John, Family Ambassador
I recently had the opportunity to take some of my cousins-in-law snowshoeing on Mt. Hood the day after Thanksgiving. That day has always been a day for adventuring even if it has only just this year been widely adopted thanks to REI’s #OptOutside campaign. This trip was one that reminded me of some of the many reasons I love snowshoeing and why I love introducing others to snowshoeing.
It was a beautiful blue-sky day and the mountain invited us to play. My three cousins-in-law had never been snowshoeing. Heck, one of them was a city boy from New Jersey! (Don’t blame me. He’s a cousin-in-law-in-law.) All three were as in awe of Mt. Hood standing high above us as I was. My kids, who I sometimes think have become jaded and spoiled by the amazing views we’ve had on our adventures, were thrilled to be on the white slopes of Oregon’s highest peak.
When nature’s magnificence is thrust upon you, no matter who you are or where you’re from, it’s hard to resist. Snowshoeing is so close to walking and so natural it lets you appreciate where you are without distraction. We took full advantage of the great conditions and casually strolled north along the Pacific Crest Trail from the Timberline Lodge.
Before we left the lodge area we saw plenty of slipping and uncertain feet. Some of us (not naming names, but it was me) even fell while helping others getting strapped into their snowshoes. Once we were all ready to start there were no problems with traction. Even when the snow is hard and there’s no need for a snowshoe’s floatation the sharp (really sharp) crampons mean that even on ice each step is confident.
We ended our trip near the Little Zigzag Canyon just a mile from the trailhead. The wind was blowing down from the summit 5,000 feet above us so it was really fortuitous we were right at tree line where we could find shelter. With the wind blowing around us it was a perfect spot to break for lunch with hot cocoa (a novelty because it was made from melted snow on my stove) and leftover turkey sandwiches.
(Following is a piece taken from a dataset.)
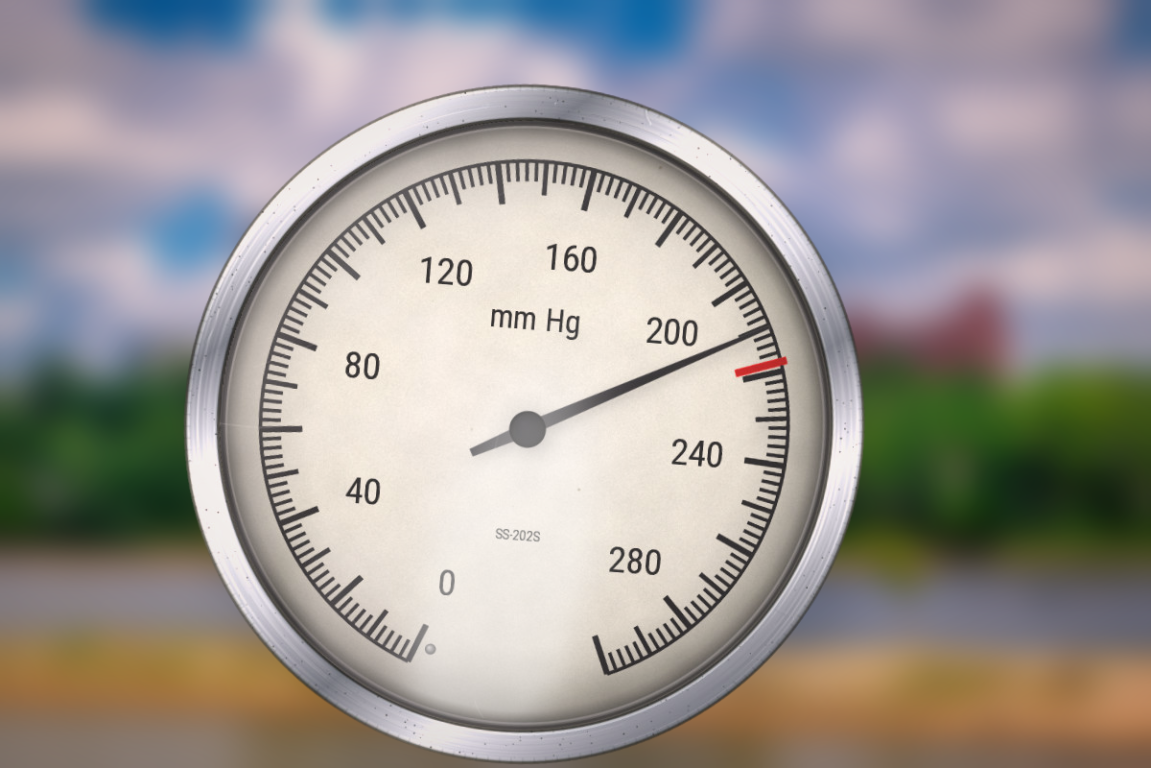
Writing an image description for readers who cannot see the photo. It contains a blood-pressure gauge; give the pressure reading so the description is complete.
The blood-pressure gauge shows 210 mmHg
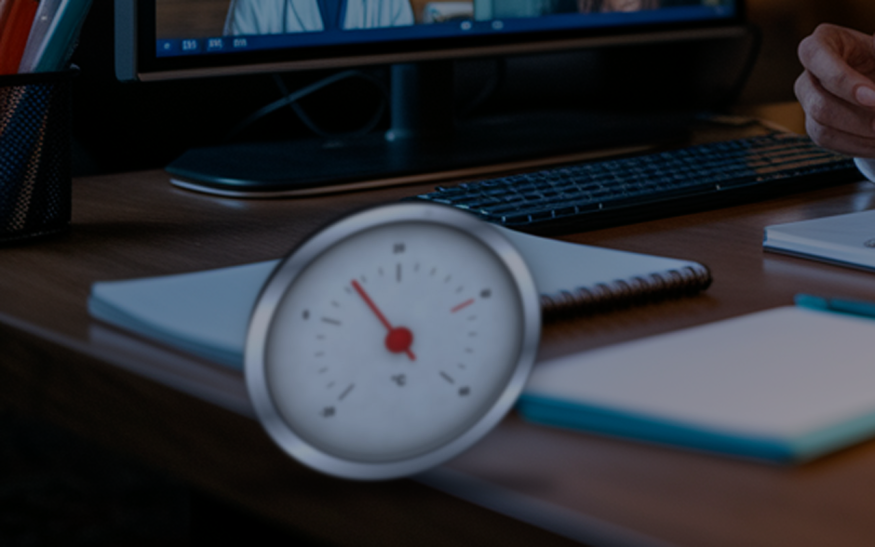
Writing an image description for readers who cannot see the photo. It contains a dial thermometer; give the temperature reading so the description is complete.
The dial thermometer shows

What I love most about taking new snowshoers out is the moment they realize how easy it is to go out on an “epic” adventure and that they don’t need specialized training or equipment. The cousins must really have enjoyed themselves because now their parents want to go. That’s great news for me because I get to witness that special moment again. And, of course, I have another excuse to go snowshoeing.